→ TASK ITEM
Scan the entries for the word "осуществляется" and return every line that has it.

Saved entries
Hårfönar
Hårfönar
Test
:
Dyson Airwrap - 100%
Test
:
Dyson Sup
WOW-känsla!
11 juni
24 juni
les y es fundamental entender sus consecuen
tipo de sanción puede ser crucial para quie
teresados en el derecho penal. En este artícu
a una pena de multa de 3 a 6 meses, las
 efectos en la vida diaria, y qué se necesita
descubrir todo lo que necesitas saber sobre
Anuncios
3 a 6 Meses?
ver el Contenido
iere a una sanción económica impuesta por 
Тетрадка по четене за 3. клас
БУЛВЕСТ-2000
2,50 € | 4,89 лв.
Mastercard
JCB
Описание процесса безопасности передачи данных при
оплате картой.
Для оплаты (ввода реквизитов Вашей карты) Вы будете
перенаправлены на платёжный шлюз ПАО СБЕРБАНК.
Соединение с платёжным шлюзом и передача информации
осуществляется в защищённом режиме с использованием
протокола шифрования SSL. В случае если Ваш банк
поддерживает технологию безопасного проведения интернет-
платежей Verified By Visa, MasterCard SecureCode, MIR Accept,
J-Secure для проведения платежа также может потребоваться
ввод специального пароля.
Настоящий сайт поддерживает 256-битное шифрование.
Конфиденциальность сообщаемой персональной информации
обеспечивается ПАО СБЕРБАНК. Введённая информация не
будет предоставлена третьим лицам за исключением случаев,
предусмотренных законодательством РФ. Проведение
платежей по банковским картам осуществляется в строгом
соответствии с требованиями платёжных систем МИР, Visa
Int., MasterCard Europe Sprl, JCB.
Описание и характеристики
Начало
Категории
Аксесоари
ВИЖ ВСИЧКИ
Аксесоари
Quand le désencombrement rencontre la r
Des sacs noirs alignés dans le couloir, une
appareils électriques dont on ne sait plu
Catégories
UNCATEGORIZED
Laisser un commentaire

→ ANSWER TO THIS EXERCISE
осуществляется в защищённом режиме с использованием
платежей по банковским картам осуществляется в строгом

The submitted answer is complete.